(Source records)
=== Section Start ===

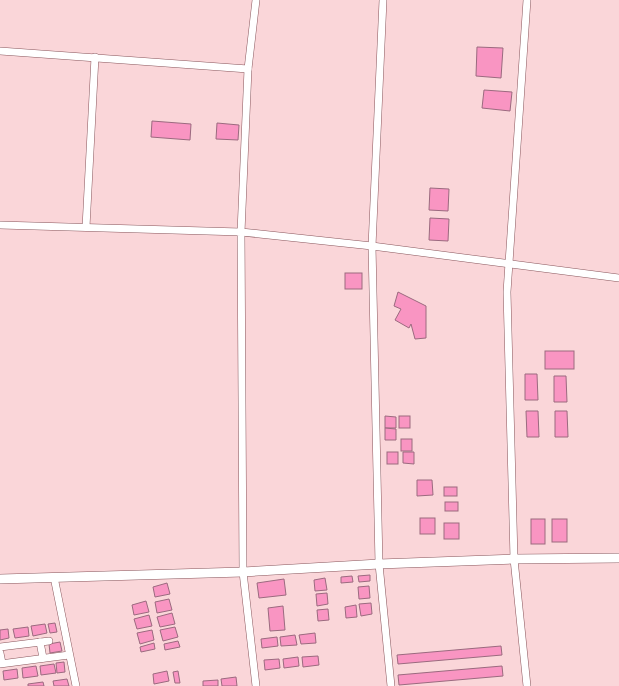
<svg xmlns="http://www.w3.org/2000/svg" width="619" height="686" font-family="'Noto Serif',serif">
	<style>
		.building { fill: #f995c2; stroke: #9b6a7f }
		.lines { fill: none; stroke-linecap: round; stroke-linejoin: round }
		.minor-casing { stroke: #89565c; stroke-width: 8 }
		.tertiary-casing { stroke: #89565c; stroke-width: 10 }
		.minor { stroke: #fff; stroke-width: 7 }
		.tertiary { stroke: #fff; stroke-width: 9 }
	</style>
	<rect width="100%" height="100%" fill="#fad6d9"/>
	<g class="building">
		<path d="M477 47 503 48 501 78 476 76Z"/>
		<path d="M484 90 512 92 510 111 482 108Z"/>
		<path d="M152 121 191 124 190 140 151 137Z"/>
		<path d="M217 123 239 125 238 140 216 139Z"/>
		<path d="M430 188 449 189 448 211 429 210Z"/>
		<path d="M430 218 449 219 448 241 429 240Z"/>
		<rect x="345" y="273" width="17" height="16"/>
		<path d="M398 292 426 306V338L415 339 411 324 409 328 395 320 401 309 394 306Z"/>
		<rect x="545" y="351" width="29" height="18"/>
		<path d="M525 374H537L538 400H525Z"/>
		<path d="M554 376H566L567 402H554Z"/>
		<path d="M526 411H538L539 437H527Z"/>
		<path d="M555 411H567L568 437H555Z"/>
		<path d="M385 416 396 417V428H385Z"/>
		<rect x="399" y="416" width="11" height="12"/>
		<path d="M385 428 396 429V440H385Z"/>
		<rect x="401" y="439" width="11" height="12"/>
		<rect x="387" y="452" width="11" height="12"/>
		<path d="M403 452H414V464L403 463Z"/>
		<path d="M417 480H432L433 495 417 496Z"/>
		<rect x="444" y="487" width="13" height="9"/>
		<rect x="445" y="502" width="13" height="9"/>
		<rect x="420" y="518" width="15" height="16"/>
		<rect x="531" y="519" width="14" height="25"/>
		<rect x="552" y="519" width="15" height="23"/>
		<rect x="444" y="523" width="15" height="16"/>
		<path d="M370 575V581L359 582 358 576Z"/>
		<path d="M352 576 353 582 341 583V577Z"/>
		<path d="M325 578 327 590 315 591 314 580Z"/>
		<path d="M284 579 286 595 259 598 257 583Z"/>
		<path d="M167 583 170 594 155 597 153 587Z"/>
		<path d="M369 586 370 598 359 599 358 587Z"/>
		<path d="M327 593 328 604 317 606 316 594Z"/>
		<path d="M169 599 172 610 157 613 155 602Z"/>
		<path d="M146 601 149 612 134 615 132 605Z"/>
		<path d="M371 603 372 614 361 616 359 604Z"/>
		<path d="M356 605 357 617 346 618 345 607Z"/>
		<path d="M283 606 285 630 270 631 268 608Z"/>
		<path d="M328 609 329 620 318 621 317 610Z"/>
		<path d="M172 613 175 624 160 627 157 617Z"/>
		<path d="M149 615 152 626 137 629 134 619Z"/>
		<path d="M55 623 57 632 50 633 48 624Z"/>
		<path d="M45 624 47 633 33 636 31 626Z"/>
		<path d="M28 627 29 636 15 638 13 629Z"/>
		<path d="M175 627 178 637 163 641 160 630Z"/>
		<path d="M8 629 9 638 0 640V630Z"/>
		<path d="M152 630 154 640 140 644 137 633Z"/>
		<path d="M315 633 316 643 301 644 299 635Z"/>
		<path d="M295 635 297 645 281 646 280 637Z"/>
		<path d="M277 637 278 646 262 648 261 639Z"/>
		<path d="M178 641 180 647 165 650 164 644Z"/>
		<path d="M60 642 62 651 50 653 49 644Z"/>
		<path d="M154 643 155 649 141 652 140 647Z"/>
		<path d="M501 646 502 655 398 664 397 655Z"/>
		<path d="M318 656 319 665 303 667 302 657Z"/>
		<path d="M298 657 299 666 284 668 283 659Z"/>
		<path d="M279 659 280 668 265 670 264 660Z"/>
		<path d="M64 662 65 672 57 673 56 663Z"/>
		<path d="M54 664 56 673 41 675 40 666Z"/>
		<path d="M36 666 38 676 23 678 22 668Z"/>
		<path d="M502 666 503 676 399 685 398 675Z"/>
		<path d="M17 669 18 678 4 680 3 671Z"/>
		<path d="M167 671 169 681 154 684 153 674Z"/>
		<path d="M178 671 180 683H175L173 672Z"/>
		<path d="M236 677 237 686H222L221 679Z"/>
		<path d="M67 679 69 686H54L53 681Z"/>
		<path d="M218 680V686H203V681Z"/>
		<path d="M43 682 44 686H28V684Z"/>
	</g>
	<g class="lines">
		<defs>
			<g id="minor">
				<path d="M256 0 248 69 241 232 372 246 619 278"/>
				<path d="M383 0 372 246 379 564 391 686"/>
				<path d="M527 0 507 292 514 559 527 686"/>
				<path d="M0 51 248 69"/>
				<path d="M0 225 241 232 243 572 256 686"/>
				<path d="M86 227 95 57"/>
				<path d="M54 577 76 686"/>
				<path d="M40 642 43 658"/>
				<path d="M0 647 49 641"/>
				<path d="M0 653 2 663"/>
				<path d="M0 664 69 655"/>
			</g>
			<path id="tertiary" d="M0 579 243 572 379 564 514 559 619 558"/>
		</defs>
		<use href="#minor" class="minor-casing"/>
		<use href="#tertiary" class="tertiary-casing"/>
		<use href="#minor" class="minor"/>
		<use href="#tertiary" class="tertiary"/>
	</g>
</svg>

=== Section End ===
=== Section Start ===

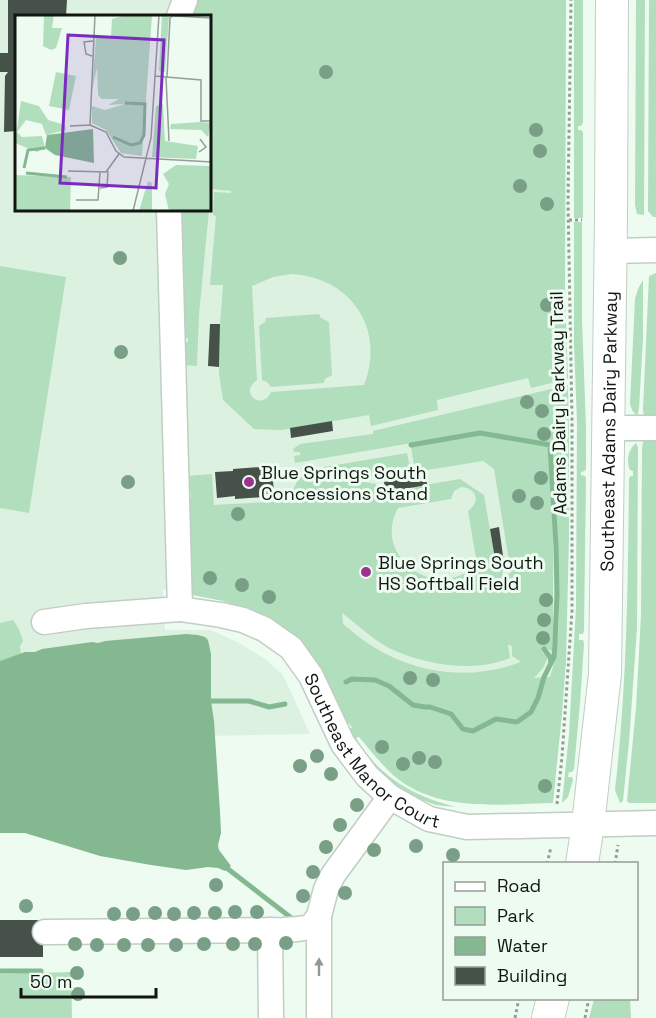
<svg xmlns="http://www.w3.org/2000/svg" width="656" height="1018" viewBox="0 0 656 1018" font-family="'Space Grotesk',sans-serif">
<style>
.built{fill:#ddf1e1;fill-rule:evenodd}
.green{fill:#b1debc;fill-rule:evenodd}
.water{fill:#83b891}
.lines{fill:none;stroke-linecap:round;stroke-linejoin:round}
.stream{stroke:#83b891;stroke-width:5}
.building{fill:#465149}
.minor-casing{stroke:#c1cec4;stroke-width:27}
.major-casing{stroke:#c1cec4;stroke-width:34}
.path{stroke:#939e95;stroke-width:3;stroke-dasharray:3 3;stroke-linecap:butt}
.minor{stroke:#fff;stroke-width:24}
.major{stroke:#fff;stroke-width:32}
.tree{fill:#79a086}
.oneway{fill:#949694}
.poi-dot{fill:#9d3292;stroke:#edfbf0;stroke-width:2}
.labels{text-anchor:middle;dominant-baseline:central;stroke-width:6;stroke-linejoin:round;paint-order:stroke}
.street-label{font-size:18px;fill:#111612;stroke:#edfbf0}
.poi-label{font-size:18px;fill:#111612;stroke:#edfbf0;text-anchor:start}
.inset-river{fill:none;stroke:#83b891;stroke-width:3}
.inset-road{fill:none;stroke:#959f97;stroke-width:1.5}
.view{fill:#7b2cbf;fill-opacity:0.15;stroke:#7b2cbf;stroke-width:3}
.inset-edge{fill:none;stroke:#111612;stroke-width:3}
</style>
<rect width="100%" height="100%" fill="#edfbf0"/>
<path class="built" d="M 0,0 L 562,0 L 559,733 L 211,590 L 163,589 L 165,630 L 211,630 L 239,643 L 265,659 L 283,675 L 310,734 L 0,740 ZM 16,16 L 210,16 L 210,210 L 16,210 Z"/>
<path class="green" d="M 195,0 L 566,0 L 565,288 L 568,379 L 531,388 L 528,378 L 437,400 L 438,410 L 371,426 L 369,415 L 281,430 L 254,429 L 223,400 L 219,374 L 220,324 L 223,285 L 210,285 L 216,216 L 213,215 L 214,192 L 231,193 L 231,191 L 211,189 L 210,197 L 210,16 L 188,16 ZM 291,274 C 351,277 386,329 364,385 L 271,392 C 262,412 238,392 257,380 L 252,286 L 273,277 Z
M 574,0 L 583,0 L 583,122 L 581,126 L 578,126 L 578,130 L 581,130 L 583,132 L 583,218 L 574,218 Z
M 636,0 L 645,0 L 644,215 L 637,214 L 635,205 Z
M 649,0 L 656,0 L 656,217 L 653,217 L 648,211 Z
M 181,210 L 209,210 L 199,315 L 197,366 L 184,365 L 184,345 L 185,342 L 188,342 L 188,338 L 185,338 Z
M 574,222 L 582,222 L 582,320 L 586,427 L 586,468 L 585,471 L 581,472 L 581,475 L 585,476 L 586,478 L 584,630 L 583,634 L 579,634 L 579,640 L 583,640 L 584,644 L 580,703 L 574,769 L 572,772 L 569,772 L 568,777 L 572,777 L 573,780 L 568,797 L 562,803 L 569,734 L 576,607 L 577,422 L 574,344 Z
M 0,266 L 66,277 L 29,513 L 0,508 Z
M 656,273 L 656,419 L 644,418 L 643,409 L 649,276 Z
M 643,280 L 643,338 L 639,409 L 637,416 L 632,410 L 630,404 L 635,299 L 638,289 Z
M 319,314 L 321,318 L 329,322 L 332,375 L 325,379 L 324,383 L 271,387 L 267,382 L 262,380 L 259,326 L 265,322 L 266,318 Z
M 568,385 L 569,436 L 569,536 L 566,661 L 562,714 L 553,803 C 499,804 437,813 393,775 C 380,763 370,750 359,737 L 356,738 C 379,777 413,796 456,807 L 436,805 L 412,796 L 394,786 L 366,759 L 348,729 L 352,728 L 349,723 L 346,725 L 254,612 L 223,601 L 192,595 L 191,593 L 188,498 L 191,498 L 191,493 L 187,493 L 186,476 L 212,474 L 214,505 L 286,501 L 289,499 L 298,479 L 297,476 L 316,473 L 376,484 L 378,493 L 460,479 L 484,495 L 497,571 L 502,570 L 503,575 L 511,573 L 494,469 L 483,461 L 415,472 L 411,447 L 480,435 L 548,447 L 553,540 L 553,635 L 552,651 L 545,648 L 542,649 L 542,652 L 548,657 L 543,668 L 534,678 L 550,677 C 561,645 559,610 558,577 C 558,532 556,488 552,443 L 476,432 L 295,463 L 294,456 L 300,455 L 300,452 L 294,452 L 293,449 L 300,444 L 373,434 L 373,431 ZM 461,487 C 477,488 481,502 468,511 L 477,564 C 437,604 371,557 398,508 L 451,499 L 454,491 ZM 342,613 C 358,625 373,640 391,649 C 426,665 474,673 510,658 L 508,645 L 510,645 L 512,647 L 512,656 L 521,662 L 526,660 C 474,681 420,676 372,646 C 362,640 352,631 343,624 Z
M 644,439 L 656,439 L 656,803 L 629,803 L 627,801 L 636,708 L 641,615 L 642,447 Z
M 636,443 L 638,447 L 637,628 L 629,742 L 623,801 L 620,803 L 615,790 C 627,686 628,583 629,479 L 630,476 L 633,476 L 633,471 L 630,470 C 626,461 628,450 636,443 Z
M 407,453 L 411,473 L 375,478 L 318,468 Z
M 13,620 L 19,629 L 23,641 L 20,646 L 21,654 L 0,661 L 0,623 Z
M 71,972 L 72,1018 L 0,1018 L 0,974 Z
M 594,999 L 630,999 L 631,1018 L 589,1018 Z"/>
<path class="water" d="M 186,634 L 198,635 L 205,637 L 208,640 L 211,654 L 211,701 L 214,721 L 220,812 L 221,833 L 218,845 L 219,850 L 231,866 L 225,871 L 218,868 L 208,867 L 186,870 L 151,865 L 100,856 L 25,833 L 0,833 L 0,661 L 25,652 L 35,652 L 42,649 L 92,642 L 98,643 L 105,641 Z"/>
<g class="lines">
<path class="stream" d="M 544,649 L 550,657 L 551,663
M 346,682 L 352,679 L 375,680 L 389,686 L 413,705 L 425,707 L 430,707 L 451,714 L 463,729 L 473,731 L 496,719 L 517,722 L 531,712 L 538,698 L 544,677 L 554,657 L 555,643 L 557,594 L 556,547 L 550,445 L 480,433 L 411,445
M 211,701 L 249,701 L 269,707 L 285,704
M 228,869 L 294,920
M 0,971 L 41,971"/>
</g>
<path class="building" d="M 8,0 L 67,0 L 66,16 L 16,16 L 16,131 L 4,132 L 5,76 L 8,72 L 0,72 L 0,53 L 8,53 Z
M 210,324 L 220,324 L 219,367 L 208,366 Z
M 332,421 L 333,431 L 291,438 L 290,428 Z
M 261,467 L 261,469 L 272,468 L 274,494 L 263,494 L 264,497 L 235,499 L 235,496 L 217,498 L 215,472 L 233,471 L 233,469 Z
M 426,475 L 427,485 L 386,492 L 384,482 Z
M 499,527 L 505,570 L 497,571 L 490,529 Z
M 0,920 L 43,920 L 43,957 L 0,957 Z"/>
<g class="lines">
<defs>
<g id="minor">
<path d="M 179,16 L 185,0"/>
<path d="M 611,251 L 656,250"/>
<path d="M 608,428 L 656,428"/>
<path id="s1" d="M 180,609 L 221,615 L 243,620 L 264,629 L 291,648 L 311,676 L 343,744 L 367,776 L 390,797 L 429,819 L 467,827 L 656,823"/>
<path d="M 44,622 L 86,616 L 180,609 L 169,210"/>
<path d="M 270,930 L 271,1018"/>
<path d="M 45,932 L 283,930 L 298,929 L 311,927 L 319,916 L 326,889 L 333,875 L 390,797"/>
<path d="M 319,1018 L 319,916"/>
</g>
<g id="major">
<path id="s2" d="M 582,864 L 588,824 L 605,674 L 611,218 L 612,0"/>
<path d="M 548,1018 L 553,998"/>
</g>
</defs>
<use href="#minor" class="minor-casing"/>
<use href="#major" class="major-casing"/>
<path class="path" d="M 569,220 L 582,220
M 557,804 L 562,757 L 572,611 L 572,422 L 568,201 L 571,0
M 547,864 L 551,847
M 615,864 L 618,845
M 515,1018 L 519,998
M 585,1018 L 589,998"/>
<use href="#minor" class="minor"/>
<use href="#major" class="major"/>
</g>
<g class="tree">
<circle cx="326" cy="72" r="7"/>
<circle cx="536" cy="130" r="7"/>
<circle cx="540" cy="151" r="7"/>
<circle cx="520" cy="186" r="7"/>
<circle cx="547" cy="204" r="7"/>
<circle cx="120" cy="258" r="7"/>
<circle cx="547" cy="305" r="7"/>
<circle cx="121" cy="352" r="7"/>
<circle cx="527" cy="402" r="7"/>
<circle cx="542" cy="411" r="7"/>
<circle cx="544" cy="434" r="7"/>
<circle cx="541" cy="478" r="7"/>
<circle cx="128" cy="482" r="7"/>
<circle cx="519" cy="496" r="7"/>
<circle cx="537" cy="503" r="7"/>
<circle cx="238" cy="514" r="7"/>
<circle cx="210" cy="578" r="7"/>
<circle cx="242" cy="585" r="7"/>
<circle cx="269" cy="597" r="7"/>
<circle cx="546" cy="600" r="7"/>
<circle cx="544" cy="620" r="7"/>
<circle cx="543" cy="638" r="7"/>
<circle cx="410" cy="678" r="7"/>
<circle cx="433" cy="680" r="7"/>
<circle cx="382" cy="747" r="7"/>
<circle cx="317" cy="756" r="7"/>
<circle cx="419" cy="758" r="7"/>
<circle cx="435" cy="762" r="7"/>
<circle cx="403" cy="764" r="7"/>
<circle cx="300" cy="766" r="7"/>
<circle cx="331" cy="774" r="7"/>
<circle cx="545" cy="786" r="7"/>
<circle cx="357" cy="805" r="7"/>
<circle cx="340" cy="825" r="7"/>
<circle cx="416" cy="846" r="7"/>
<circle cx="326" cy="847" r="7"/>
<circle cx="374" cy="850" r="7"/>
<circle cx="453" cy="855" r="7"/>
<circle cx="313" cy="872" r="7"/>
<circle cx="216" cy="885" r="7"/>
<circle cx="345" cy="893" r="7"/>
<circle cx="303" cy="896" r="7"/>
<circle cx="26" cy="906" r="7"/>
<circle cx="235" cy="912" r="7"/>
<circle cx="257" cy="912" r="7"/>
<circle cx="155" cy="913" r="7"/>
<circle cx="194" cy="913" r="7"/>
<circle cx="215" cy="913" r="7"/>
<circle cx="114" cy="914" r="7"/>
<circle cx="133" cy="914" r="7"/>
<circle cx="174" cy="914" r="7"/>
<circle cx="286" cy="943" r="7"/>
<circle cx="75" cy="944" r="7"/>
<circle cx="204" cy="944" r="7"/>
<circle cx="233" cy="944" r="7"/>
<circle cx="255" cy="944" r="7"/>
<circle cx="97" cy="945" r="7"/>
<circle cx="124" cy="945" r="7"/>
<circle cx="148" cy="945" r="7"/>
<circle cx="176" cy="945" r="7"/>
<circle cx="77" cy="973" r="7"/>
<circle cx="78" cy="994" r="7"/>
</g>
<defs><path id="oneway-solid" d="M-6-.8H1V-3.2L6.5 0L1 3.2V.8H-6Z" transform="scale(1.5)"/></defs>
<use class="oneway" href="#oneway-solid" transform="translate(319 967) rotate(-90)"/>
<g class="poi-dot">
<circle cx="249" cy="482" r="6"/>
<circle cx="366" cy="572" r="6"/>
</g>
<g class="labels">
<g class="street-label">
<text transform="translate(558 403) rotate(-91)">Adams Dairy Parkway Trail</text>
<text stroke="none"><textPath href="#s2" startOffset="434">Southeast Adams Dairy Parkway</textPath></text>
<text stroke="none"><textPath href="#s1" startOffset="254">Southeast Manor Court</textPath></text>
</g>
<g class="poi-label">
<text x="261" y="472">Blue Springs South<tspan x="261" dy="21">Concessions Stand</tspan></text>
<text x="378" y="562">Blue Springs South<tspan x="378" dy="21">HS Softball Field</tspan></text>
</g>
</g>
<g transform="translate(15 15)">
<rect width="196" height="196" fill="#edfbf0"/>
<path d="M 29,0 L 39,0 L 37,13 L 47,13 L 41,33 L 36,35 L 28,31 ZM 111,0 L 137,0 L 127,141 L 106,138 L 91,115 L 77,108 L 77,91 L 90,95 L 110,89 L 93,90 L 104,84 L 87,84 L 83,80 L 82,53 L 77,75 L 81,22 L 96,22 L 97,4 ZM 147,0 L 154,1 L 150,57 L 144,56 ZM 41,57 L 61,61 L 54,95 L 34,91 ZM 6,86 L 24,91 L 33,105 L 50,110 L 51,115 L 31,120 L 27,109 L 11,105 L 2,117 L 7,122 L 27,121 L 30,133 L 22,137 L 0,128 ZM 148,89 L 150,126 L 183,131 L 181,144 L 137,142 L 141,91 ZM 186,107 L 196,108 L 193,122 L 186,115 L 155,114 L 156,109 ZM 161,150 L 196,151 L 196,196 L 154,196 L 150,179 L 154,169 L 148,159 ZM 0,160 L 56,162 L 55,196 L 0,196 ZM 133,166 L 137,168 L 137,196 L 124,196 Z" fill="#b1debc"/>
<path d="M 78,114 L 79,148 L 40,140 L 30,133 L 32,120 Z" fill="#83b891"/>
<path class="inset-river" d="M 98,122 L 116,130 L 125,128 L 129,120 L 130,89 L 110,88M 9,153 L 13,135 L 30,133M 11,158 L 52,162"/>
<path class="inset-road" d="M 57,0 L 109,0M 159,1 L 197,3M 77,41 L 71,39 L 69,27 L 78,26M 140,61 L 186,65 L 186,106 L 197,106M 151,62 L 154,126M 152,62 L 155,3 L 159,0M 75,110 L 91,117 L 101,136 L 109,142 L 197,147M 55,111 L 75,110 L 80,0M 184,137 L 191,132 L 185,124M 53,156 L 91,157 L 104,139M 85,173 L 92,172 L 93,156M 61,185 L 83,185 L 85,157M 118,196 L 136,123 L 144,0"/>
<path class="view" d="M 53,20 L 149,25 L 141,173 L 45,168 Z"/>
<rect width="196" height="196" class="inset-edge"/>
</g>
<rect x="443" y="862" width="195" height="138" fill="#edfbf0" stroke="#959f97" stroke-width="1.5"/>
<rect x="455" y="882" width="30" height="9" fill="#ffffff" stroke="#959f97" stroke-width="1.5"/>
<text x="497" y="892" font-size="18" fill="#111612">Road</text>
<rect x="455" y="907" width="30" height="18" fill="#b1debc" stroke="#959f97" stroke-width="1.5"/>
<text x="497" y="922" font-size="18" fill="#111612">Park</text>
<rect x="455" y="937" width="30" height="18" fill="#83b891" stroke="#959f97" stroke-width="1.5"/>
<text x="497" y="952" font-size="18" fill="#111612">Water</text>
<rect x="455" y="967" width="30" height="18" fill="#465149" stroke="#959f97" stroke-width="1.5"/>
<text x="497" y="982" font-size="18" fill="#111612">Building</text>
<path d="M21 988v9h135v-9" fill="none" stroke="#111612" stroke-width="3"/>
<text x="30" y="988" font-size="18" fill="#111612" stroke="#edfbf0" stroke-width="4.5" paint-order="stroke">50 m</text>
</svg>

=== Section End ===

Within the records above, determine the number of lines that hold the word "round" and return only that value.

Expected answer: 3